The 1971 Nobel Peace Prize was awarded to the Chancellor of Germany Willy Brandt (1913–1992) "for paving the way for a meaningful dialogue between East and West." Because of his efforts to strengthen cooperation in western Europe through the European Economic Community (EEC) and to achieve reconciliation between West Germany and the countries of Eastern Europe, he became the fourth German recipient of the prestigious Peace Prize.

==Laureate==

Willy Brandt was active in German politics since his youth. He was engaged in clandestine resistance against the Nazis and went into exile in Norway in 1933. There he joined the Labour Party where he campaigned for a Nobel Peace Prize to Carl von Ossietzky. When the German occupation of Norway took place in 1940, he fled to Sweden where he worked as a journalist documenting the brutality of World War II. After the war, Brandt returned to Germany and continued engaging in politics becoming Mayor of West Berlin in 1957, Minister for Foreign Affairs in 1966, Leader of the Social Democratic Party in 1964 and Chancellor of Germany in 1969. As federal Chancellor, he made decisive efforts for West Germany to sign the Treaty on the Non-Proliferation of Nuclear Weapons (NPT), established a peaceful agreement – the Treaty of Moscow – with the Soviet Union in 1970, and another agreement – the Treaty of Warsaw with Poland in the same year which entailed that West Germany accepted the new national boundaries in Eastern Europe that had become effective in 1945. These treaties laid the foundations for the Four Power Agreement on Berlin which made it easier for families from either side of the divided city to visit each other. He resigned as Chancellor in May 1974.

» RAW DATA

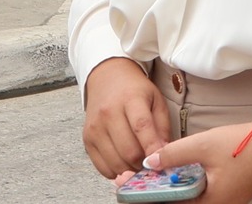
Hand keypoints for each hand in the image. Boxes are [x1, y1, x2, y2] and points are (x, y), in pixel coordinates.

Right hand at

» TASKS
A. Please rewrite the paragraph of the Willy Brandt passage that begins "Willy Brandt was active in German politics" as a shorter bulleted list that keeps its main facts.
B. List every treaty or agreement named in the Willy Brandt passage.

» RESPONSES PER TASK
A.
- Active in German politics from his youth; took part in clandestine resistance against the Nazis.
- Went into exile in Norway in 1933, joined the Labour Party and campaigned for a Nobel Peace Prize for Carl von Ossietzky.
- Fled to Sweden after the German occupation of Norway in 1940 and worked as a journalist documenting the brutality of World War II.
- Returned to Germany after the war and held several posts: Mayor of West Berlin (1957), Leader of the Social Democratic Party (1964), Minister for Foreign Affairs (1966) and Chancellor (1969).
- As Chancellor, worked for West Germany to sign the Treaty on the Non-Proliferation of Nuclear Weapons (NPT).
- In 1970, concluded the Treaty of Moscow with the Soviet Union and the Treaty of Warsaw with Poland. Under the Warsaw treaty, West Germany accepted the Eastern European boundaries in effect since 1945.
- These treaties laid the groundwork for the Four Power Agreement on Berlin, which made visits easier for families on either side of the divided city.
- Resigned as Chancellor in May 1974.

B.
- Treaty on the Non-Proliferation of Nuclear Weapons (NPT)
- Treaty of Moscow
- Treaty of Warsaw
- Four Power Agreement on Berlin